- _STATED TASK_
Copy out every line of the listing below word for word, keeping the original order.

- _DATA ROWS_
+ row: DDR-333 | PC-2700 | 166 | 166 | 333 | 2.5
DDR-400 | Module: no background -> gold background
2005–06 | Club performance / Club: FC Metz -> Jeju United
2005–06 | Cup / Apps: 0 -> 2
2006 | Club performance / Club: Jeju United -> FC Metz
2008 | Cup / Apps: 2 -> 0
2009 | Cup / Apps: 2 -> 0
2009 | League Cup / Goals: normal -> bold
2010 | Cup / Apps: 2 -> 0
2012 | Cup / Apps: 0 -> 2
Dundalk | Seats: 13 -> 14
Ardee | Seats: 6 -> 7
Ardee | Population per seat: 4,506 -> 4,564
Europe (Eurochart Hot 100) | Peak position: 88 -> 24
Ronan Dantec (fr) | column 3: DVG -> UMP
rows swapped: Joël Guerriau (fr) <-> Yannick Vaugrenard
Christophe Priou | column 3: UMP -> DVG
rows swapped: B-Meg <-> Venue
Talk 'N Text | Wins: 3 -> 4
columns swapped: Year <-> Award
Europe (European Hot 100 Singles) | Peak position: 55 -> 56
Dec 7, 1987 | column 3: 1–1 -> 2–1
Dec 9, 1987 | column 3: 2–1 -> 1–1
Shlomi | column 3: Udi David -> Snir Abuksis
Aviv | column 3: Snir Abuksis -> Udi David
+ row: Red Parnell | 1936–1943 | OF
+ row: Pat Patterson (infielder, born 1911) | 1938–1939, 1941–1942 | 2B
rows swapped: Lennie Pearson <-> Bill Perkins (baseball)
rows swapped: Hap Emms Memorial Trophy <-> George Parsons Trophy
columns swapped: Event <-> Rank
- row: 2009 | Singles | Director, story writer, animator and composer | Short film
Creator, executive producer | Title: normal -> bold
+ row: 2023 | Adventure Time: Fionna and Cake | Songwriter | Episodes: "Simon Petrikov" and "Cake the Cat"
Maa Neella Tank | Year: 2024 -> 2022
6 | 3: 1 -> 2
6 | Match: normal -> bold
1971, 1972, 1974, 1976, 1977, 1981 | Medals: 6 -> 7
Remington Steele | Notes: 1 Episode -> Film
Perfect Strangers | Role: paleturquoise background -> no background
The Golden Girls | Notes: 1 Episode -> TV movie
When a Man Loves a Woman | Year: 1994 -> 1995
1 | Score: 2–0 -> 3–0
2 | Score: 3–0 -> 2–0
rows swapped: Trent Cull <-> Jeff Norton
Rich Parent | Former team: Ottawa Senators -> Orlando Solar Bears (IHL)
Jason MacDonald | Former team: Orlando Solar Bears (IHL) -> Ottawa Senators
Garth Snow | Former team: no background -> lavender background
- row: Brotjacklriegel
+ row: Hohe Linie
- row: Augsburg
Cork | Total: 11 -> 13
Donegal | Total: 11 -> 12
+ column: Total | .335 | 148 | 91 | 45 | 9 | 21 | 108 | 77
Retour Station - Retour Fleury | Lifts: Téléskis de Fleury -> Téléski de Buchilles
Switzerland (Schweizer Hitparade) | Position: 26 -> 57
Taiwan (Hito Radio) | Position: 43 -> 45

- _SOLUTION FOR THIS PROBLEM_
+ row: DDR-333 | PC-2700 | 166 | 166 | 333 | 2.5
DDR-400 | Module: no background -> gold background
2005–06 | Club performance / Club: FC Metz -> Jeju United
2005–06 | Cup / Apps: 0 -> 2
2006 | Club performance / Club: Jeju United -> FC Metz
2008 | Cup / Apps: 2 -> 0
2009 | Cup / Apps: 2 -> 0
2009 | League Cup / Goals: normal -> bold
2010 | Cup / Apps: 2 -> 0
2012 | Cup / Apps: 0 -> 2
Dundalk | Seats: 13 -> 14
Ardee | Seats: 6 -> 7
Ardee | Population per seat: 4,506 -> 4,564
Europe (Eurochart Hot 100) | Peak position: 88 -> 24
Ronan Dantec (fr) | column 3: DVG -> UMP
rows swapped: Joël Guerriau (fr) <-> Yannick Vaugrenard
Christophe Priou | column 3: UMP -> DVG
rows swapped: B-Meg <-> Venue
Talk 'N Text | Wins: 3 -> 4
columns swapped: Year <-> Award
Europe (European Hot 100 Singles) | Peak position: 55 -> 56
Dec 7, 1987 | column 3: 1–1 -> 2–1
Dec 9, 1987 | column 3: 2–1 -> 1–1
Shlomi | column 3: Udi David -> Snir Abuksis
Aviv | column 3: Snir Abuksis -> Udi David
+ row: Red Parnell | 1936–1943 | OF
+ row: Pat Patterson (infielder, born 1911) | 1938–1939, 1941–1942 | 2B
rows swapped: Lennie Pearson <-> Bill Perkins (baseball)
rows swapped: Hap Emms Memorial Trophy <-> George Parsons Trophy
columns swapped: Event <-> Rank
- row: 2009 | Singles | Director, story writer, animator and composer | Short film
Creator, executive producer | Title: normal -> bold
+ row: 2023 | Adventure Time: Fionna and Cake | Songwriter | Episodes: "Simon Petrikov" and "Cake the Cat"
Maa Neella Tank | Year: 2024 -> 2022
6 | 3: 1 -> 2
6 | Match: normal -> bold
1971, 1972, 1974, 1976, 1977, 1981 | Medals: 6 -> 7
Remington Steele | Notes: 1 Episode -> Film
Perfect Strangers | Role: paleturquoise background -> no background
The Golden Girls | Notes: 1 Episode -> TV movie
When a Man Loves a Woman | Year: 1994 -> 1995
1 | Score: 2–0 -> 3–0
2 | Score: 3–0 -> 2–0
rows swapped: Trent Cull <-> Jeff Norton
Rich Parent | Former team: Ottawa Senators -> Orlando Solar Bears (IHL)
Jason MacDonald | Former team: Orlando Solar Bears (IHL) -> Ottawa Senators
Garth Snow | Former team: no background -> lavender background
- row: Brotjacklriegel
+ row: Hohe Linie
- row: Augsburg
Cork | Total: 11 -> 13
Donegal | Total: 11 -> 12
+ column: Total | .335 | 148 | 91 | 45 | 9 | 21 | 108 | 77
Retour Station - Retour Fleury | Lifts: Téléskis de Fleury -> Téléski de Buchilles
Switzerland (Schweizer Hitparade) | Position: 26 -> 57
Taiwan (Hito Radio) | Position: 43 -> 45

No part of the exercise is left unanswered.